# Cost of replacement chainrings



## Clevor (Sep 8, 2005)

How much do replacement Campy chainrings cost (I'm thinking 53 and 39)?

Also if I change out the middle ring of a 53/42/30 crank to a 39 ring, do I need to change the big ring too? It doesn't seem to me the tooth profiles of Campy rings are quite as radical as Shimano, but I heard with compacts, the 50 ring has different ramps depending on whether you use a 34 and 36 small ring.


----------



## triple b (Jan 11, 2006)

*chain rings*

just swapped them out
53- 110.00
39-69.00


not cheap


----------



## Clevor (Sep 8, 2005)

triple b said:


> just swapped them out
> 53- 110.00
> 39-69.00
> 
> ...


That's for sure!  

Thanks for the info.


----------



## flakey (Feb 8, 2003)

110 and 69!? Yikes, You can buy complete Record cranksets for less than that on Ebay or from Nashbar.

http://www.nashbar.com/profile.cfm?...storeid=&pagename=Shop by Subcat: Road Cranks

http://www.nashbar.com/profile.cfm?...storeid=&pagename=Shop by Subcat: Road Cranks

http://cgi.ebay.com/CAMPAGNOLO-RECO...ryZ56193QQssPageNameZWDVWQQrdZ1QQcmdZViewItem


----------



## Clevor (Sep 8, 2005)

Is there any difference between Chorus and Record chainrings?


----------



## C-40 (Feb 4, 2004)

*no such ring...*



Clevor said:


> Is there any difference between Chorus and Record chainrings?

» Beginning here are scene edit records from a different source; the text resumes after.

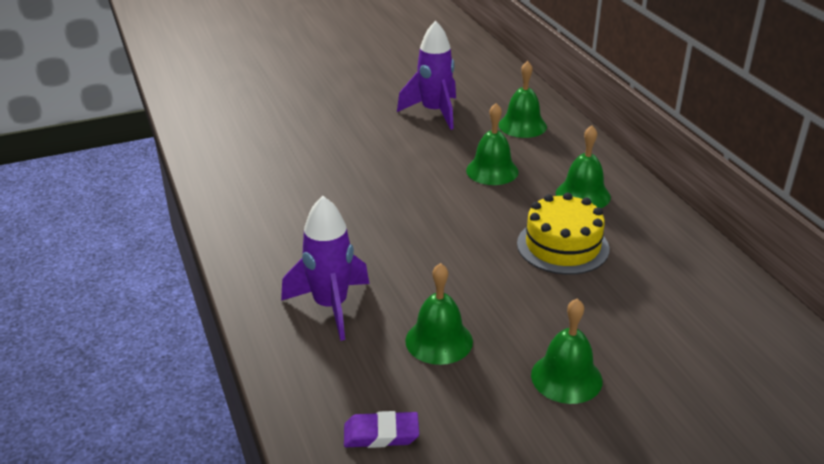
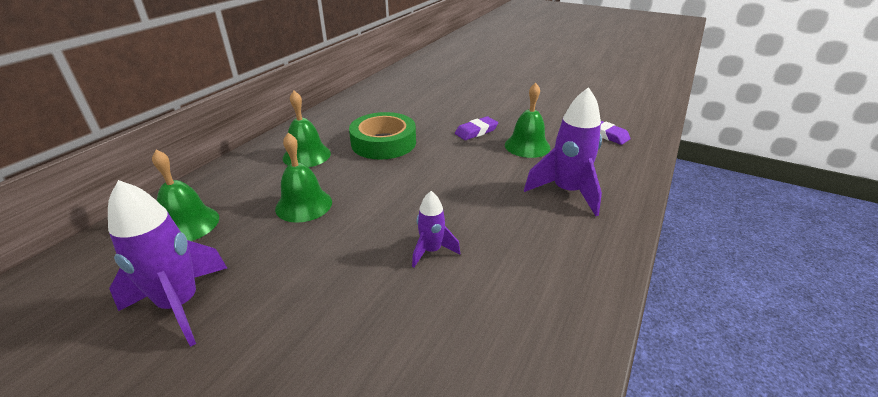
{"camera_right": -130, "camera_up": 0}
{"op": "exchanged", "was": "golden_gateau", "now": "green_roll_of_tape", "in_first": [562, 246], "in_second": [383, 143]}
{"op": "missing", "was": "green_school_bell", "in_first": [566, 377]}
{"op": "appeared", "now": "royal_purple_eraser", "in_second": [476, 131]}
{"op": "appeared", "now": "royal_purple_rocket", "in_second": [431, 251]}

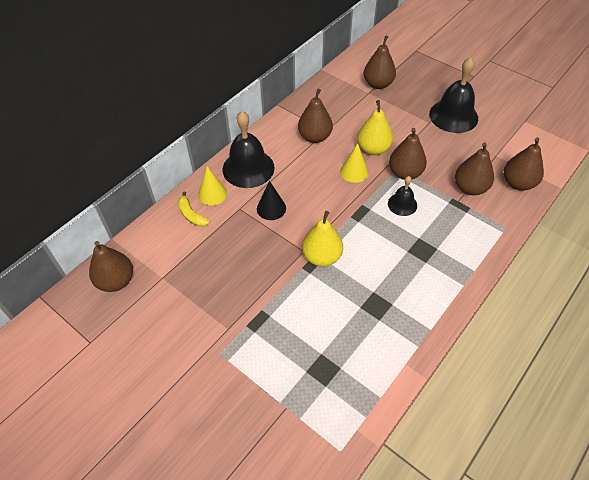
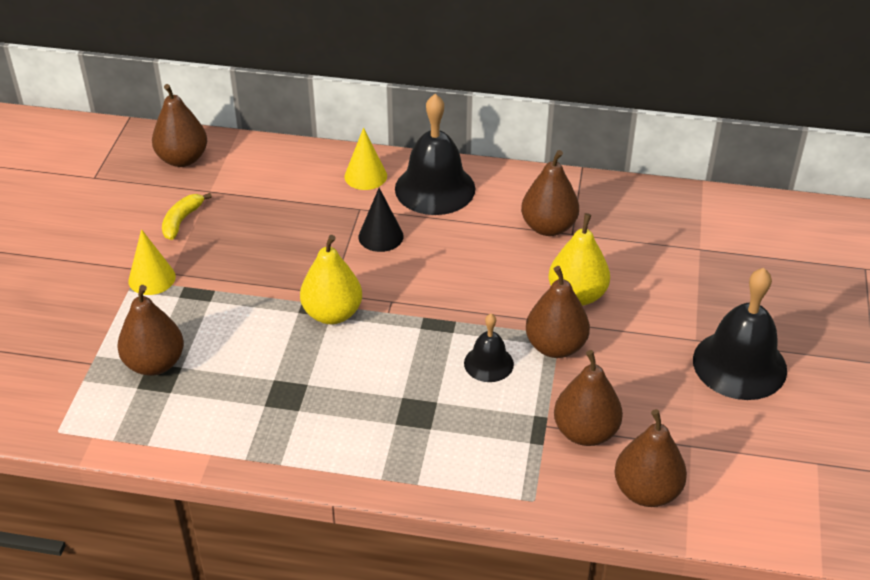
{"camera_right": 60, "camera_up": -10}
{"op": "relocated", "was": "russet_toy_pear", "in_first": [378, 84], "in_second": [155, 364]}
{"op": "relocated", "was": "golden_cone_shape", "in_first": [354, 172], "in_second": [152, 278]}
{"op": "relocated", "was": "golden_banana", "in_first": [191, 215], "in_second": [182, 221]}

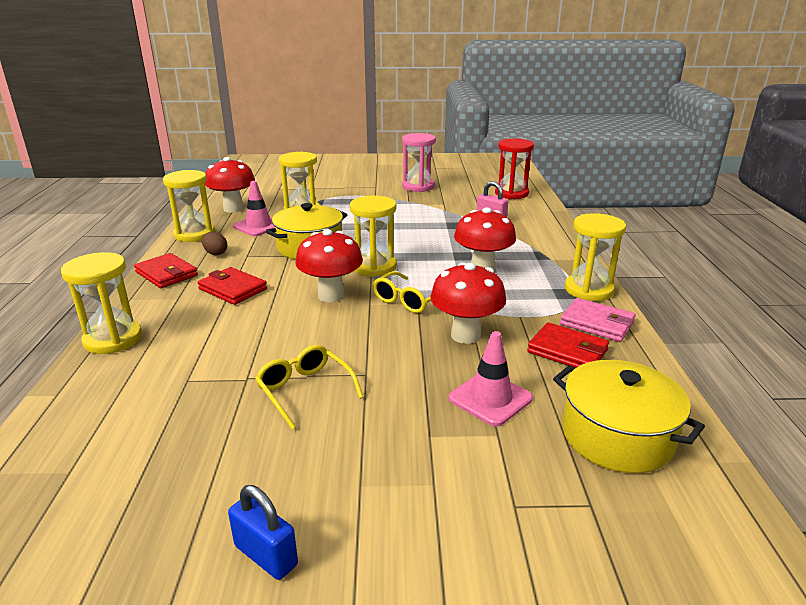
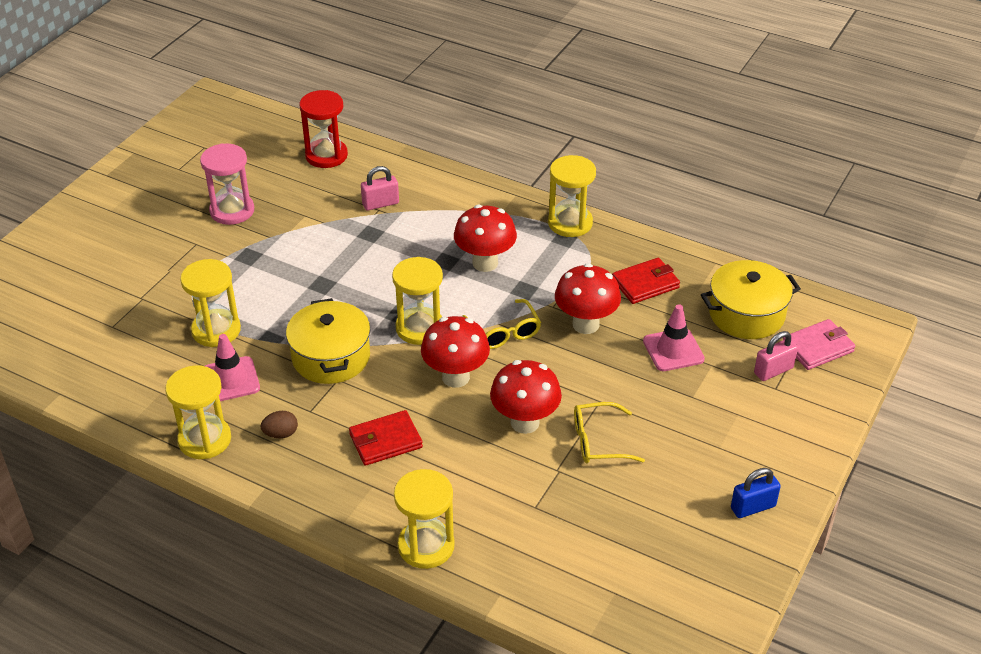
{"camera_right": -60, "camera_up": 15}
{"op": "relocated", "was": "crimson_toadstool", "in_first": [233, 209], "in_second": [525, 422]}
{"op": "missing", "was": "crimson_card_wallet", "in_first": [166, 274]}
{"op": "relocated", "was": "rosy_card_wallet", "in_first": [597, 323], "in_second": [817, 347]}
{"op": "appeared", "now": "rosy_lock", "in_second": [773, 370]}

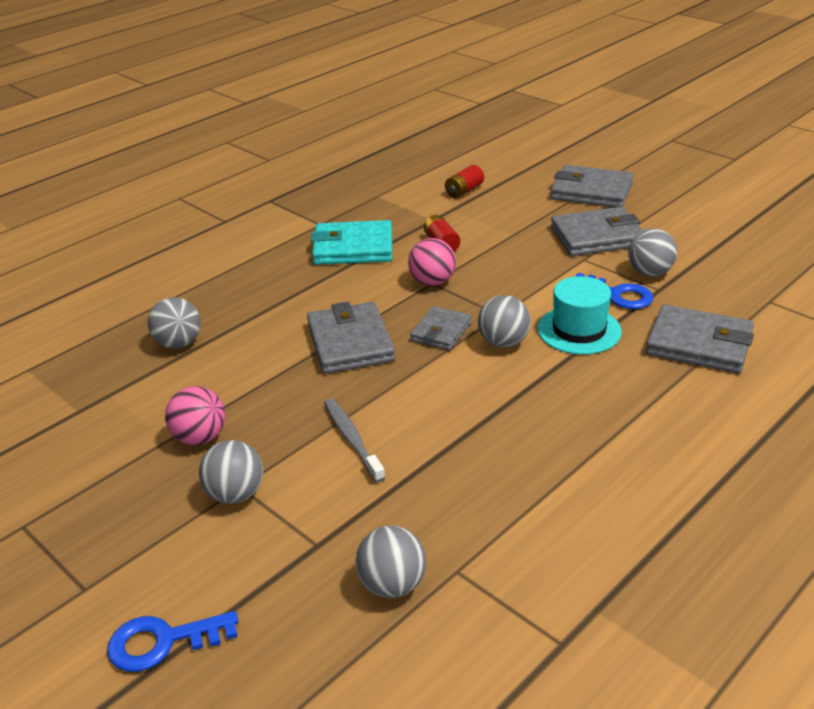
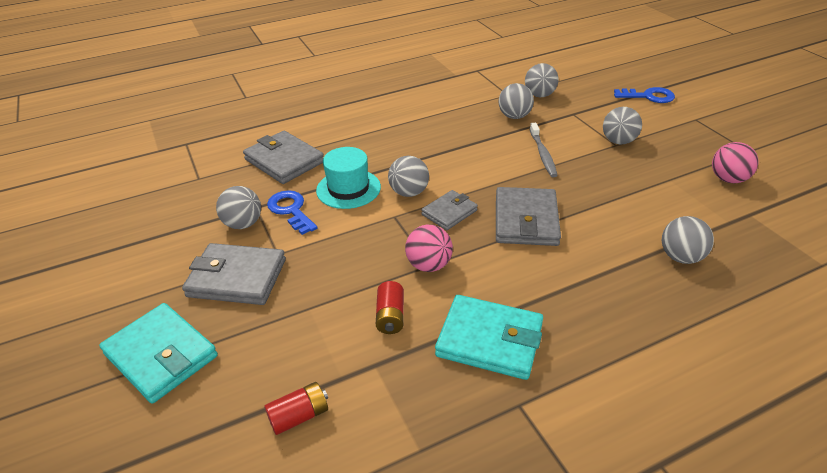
{"camera_right": -160, "camera_up": 5}
{"op": "colour", "was": "grey_card_wallet", "now": "teal_card_wallet", "in_first": [591, 191], "in_second": [161, 355]}
{"op": "relocated", "was": "rosy_play_ball", "in_first": [200, 437], "in_second": [728, 179]}
{"op": "appeared", "now": "grey_play_ball", "in_second": [514, 116]}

Campy doesn't make a 39T ring for a triple crank, at any price level. Double crank chainrings have no ramps or pins on the left side to aid the shift from the little ring to the middle.

I've used Campy triple drivetrains for the last five seasons, but I've never owned a Campy triple crank due to the poor chainring offerings. I use FSA, since they offer a 53/39/30 setup as a standard. I then switch the little ring to a 28.

A TA Vento chainring might do the trick.

http://www.peterwhitecycles.com/chainrings.asp

Stronglight may also have what you need.


----------



## Clevor (Sep 8, 2005)

C-40 said:


> Campy doesn't make a 39T ring for a triple crank, at any price level. Double crank chainrings have no ramps or pins on the left side to aid the shift from the little ring to the middle.


You're right; I just checked with Campy. Now I understand why you said you keep away from Campy triple cranks. I figured it was just due to the cost of getting another middle ring. I didn't realize the problem was not the shift from middle to large, but from small to middle.

I gonna try get a TA Vento ring . . .

It's a good thing I forgot to bid for that set of 53/39 Campy rings on Ebay yesterday!


----------



## BlueMasi1 (Oct 9, 2002)

*Second TA Rings*

Both my bikes have TA rings on them and they shift great. You can also get them in other colors and my reason for buying is a wide range of teeth. I got rid of my 53 a long time ago (riding 50's now).

Another source is: http://www.xxcycle.com/index.php

I bought my rings from them without a single problem.


----------